Material for this exercise:
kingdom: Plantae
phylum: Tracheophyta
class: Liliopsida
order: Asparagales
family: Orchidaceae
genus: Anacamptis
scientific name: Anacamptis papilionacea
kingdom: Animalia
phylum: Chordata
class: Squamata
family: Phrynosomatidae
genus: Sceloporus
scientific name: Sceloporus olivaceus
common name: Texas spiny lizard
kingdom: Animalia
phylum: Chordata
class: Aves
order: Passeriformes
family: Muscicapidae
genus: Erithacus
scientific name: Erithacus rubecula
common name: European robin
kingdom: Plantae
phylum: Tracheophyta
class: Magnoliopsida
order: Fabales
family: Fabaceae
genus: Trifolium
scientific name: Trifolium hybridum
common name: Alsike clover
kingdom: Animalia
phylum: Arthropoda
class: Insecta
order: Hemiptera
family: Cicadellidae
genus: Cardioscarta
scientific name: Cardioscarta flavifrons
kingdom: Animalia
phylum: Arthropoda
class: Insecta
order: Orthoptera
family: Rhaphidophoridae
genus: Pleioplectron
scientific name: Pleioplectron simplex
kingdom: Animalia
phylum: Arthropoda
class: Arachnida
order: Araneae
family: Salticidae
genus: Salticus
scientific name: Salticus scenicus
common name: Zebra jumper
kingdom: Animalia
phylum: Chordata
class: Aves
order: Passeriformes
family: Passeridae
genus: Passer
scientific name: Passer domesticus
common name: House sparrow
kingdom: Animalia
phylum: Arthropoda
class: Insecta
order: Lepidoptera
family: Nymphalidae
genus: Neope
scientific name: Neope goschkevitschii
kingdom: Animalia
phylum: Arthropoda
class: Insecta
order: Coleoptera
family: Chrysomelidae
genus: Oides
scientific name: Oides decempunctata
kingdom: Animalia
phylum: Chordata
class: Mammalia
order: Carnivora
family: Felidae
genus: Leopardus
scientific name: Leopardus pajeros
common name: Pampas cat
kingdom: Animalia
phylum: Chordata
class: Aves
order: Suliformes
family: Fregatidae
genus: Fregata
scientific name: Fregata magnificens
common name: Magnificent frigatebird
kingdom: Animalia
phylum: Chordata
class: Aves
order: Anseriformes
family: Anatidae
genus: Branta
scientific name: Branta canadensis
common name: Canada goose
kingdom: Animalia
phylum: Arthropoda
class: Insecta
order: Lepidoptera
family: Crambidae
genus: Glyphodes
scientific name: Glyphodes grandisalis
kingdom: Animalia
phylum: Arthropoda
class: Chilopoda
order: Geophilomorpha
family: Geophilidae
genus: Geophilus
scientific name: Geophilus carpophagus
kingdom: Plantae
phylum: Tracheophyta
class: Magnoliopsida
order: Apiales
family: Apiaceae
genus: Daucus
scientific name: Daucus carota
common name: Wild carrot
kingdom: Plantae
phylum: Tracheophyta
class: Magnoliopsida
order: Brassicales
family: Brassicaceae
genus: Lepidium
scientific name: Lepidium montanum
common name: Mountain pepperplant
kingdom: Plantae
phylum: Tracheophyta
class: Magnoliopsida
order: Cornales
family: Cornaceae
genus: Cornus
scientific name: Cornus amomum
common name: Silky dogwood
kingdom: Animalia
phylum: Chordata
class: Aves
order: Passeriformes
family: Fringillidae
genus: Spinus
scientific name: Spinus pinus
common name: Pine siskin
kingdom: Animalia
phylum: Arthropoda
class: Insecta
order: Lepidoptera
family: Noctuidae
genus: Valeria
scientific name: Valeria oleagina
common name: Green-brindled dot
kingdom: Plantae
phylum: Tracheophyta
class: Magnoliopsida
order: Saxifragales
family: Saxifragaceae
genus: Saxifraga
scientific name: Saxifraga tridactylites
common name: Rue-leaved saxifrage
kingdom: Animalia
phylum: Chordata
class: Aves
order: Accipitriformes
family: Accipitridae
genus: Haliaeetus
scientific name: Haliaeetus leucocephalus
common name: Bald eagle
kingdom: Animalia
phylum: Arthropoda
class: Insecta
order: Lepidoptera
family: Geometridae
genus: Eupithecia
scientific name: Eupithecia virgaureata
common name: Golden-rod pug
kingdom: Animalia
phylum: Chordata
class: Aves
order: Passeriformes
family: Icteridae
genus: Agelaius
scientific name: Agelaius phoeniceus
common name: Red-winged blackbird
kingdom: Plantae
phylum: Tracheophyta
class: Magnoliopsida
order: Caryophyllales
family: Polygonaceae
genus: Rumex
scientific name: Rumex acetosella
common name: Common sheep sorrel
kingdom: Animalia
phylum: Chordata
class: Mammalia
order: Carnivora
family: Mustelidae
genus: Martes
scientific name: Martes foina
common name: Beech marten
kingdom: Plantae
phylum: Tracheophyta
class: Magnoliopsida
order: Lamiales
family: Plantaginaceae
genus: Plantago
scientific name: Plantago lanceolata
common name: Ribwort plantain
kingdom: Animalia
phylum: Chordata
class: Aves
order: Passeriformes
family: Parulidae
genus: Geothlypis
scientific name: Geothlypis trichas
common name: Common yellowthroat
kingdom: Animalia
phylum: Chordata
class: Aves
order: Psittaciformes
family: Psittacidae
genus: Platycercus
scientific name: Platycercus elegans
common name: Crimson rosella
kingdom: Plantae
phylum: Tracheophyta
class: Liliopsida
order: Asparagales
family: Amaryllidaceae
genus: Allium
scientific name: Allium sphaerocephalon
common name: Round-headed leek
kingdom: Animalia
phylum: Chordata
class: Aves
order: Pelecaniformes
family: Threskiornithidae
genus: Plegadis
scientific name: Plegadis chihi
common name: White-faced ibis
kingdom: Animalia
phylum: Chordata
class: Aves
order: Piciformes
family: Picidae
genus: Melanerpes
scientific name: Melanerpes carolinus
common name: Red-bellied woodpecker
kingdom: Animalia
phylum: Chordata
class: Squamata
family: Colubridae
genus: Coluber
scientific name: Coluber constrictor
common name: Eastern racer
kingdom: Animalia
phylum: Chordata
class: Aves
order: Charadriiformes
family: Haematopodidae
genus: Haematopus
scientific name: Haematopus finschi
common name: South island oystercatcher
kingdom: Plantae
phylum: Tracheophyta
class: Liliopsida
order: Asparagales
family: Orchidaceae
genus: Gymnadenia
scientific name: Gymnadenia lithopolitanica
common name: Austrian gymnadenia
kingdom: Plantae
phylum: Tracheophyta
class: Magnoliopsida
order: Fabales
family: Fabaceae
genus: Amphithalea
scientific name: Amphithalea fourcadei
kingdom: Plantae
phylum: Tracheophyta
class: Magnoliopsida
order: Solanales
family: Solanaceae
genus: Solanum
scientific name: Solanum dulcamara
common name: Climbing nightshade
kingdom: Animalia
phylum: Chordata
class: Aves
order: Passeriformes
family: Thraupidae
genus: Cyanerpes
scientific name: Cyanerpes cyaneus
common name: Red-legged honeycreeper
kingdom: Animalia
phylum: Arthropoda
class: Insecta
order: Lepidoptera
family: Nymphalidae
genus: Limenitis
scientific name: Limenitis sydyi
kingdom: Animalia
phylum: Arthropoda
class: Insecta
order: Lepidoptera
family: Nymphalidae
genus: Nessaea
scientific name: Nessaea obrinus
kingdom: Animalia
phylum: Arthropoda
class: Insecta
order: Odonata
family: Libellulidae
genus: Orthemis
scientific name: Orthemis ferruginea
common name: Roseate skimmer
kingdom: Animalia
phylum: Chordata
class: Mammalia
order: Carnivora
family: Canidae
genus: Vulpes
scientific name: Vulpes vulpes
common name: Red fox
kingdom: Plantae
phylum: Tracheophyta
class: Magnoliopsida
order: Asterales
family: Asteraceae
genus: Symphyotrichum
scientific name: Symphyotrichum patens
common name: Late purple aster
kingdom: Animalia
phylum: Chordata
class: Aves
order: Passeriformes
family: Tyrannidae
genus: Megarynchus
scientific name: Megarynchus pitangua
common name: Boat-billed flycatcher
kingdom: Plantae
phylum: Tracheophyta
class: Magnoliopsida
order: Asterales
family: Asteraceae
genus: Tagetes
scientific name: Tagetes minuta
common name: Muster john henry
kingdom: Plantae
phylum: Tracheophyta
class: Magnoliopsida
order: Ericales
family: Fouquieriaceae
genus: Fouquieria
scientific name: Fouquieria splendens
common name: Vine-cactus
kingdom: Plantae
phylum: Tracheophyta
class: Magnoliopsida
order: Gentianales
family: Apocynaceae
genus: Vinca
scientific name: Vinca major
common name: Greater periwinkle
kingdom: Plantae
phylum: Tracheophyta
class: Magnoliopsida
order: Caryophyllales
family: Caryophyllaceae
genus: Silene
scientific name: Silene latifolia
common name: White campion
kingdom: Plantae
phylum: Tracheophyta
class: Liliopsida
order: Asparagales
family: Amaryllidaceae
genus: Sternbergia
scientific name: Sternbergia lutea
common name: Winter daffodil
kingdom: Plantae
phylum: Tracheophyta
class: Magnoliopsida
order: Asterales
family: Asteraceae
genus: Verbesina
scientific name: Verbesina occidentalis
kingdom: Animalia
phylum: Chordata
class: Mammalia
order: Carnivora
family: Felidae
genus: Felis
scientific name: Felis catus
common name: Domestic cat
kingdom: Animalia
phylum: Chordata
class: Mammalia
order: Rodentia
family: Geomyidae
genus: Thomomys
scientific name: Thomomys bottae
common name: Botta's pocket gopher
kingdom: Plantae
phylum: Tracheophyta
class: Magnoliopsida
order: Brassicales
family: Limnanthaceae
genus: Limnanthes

Task to complete: Can you print, word for word, every line from the beginning of the rows up to and including the line containing "scientific name: Sceloporus olivaceus"?

Correct answer:
kingdom: Plantae
phylum: Tracheophyta
class: Liliopsida
order: Asparagales
family: Orchidaceae
genus: Anacamptis
scientific name: Anacamptis papilionacea
kingdom: Animalia
phylum: Chordata
class: Squamata
family: Phrynosomatidae
genus: Sceloporus
scientific name: Sceloporus olivaceus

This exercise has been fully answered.